The United Nations Interim Force in Lebanon, which patrols the border area between the two countries that are technically still at war, urged restraint.
“The current situation is extremely serious,” mentioned the power. “UNIFIL urges restraint and to keep away from additional escalation.”
The Israeli military denied to AFP that it had retaliated “thus far”, in response to studies from Lebanon’s National News Agency that Israel had struck targets in southern Lebanon.
According to the Lebanon report, Israeli artillery fired “a number of shells from its positions on the border” towards the outskirts of two villages after the launch of “several Katyusha type rockets” at Israel.
Defence Minister Yoav Gallant “accomplished a state of affairs evaluation with senior officers in Israel’s defence institution”, after which he instructed “to prepare all the possible responses to recent events,” a press release mentioned.
Inspecting his broken workplace in the city of Shlomi, 46-year-old Shlomi Naaman instructed AFP: “I heard the siren, I heard the increase, I used to be in my dwelling, it was very very scary.”
Also from Shlomi, Noy Atias, 21, said: “It’s not something so special… this is the reality in Israel.”
“Security is the most essential factor in life, nothing else issues,” she said, accusing political leaders of being preoccupied by “things that are not important”.
– Al-Aqsa clashes –
Israeli riot police had on Wednesday stormed the prayer corridor of Al-Aqsa mosque in a pre-dawn raid aiming to dislodge “law-breaking youths and masked agitators” they said had barricaded themselves inside.
The violence, during both the Jewish Passover and the Muslim holy month of Ramadan, sparked an exchange of rockets and air strikes with militants in the Gaza Strip.
The US said it recognised “Israel’s legitimate right to defend itself against all forms of aggression”, State Department spokesman Vedant Patel instructed reporters.
“Our dedication to Israel’s safety is ironclad,” he added.
UN chief Antonio Guterres also condemned the rocket fire, calling on “all actors to exercise maximum restraint”.
France condemned what it referred to as “indiscriminate rocket hearth focusing on Israeli territory from Gaza and southern Lebanon”.
Lebanon’s Iran-backed armed movement Hezbollah had warned earlier Thursday it would support “all measures” that Palestinian teams could take towards Israel after the clashes.
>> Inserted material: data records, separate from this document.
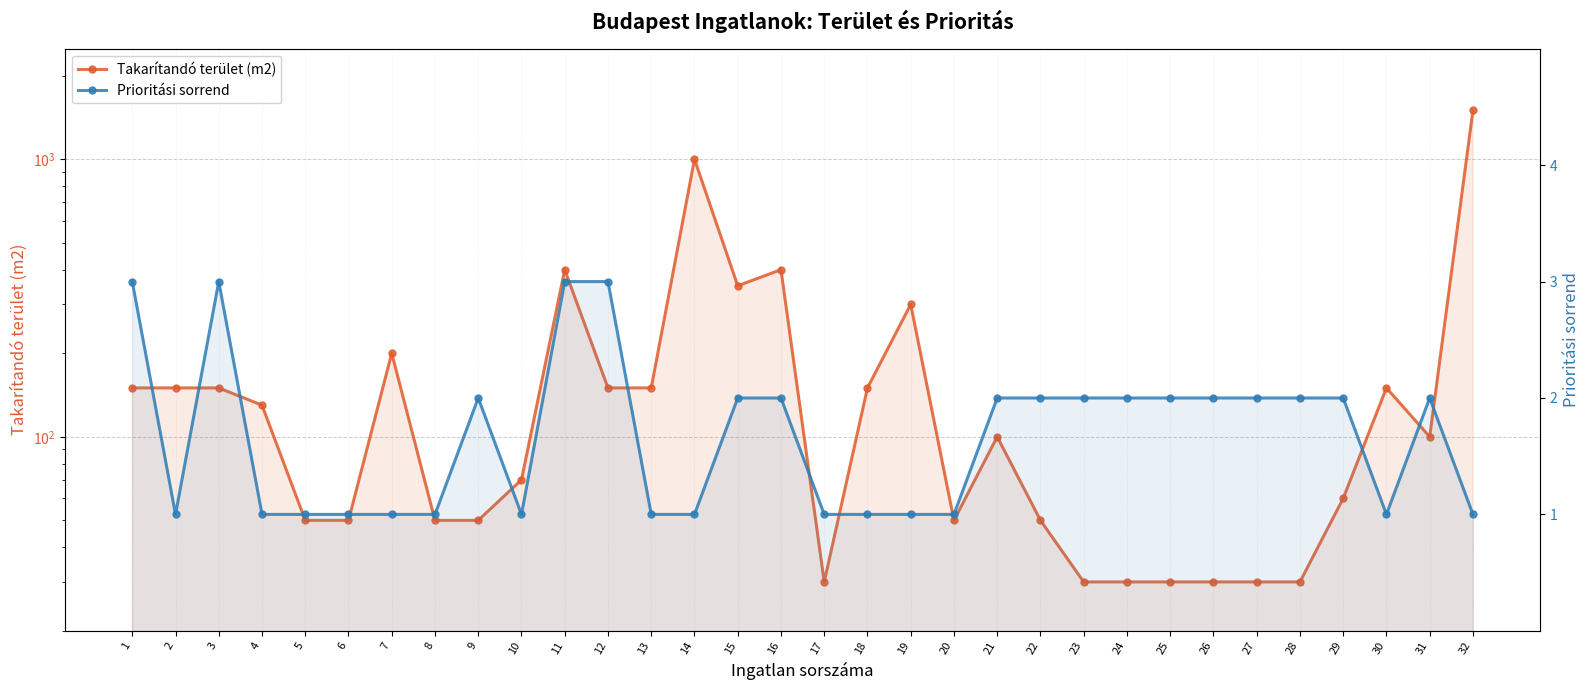

At which label is Prioritási sorrend closest to 2?

9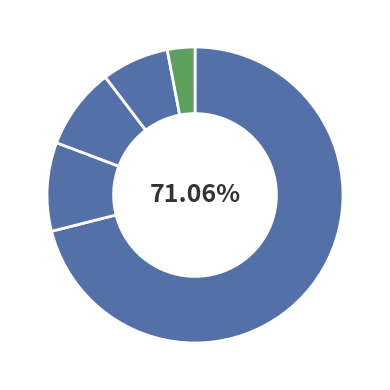

Count the number of slices in the pie.

5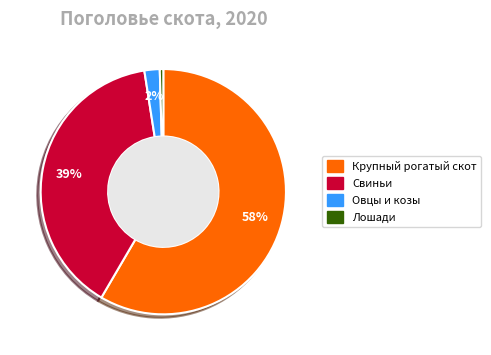

To the nearest percent, what is the average slice percentage?

25%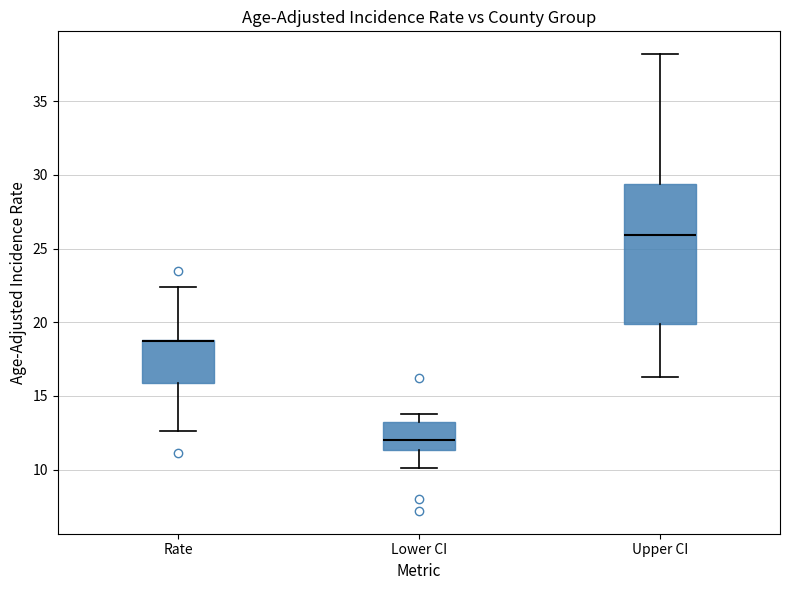

Comparing the boxes themselves (not the whiskers), which one is the tallest?

Upper CI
“Hezbollah forcefully denounces the assault carried out by the Israeli occupation forces towards the Al-Aqsa mosque compound,” the group said in a statement.
The Lebanese group has close ties with the Islamist movement Hamas, which rules Gaza, and with the Islamic Jihad militant group, which is also based in the coastal enclave.
The rockets came a day after Hamas leader Ismail Haniyeh arrived in Lebanon for a visit.
Haniyeh late Thursday said the Palestinians would not “sit with their arms crossed” in the face of Israeli “aggression” against Al-Aqsa.
He called in a statement on “all Palestinian organisations to unify their ranks and intensify their resistance against the Zionist occupation (Israel)”.
The final rocket fired from Lebanon into Israel was in April 2022.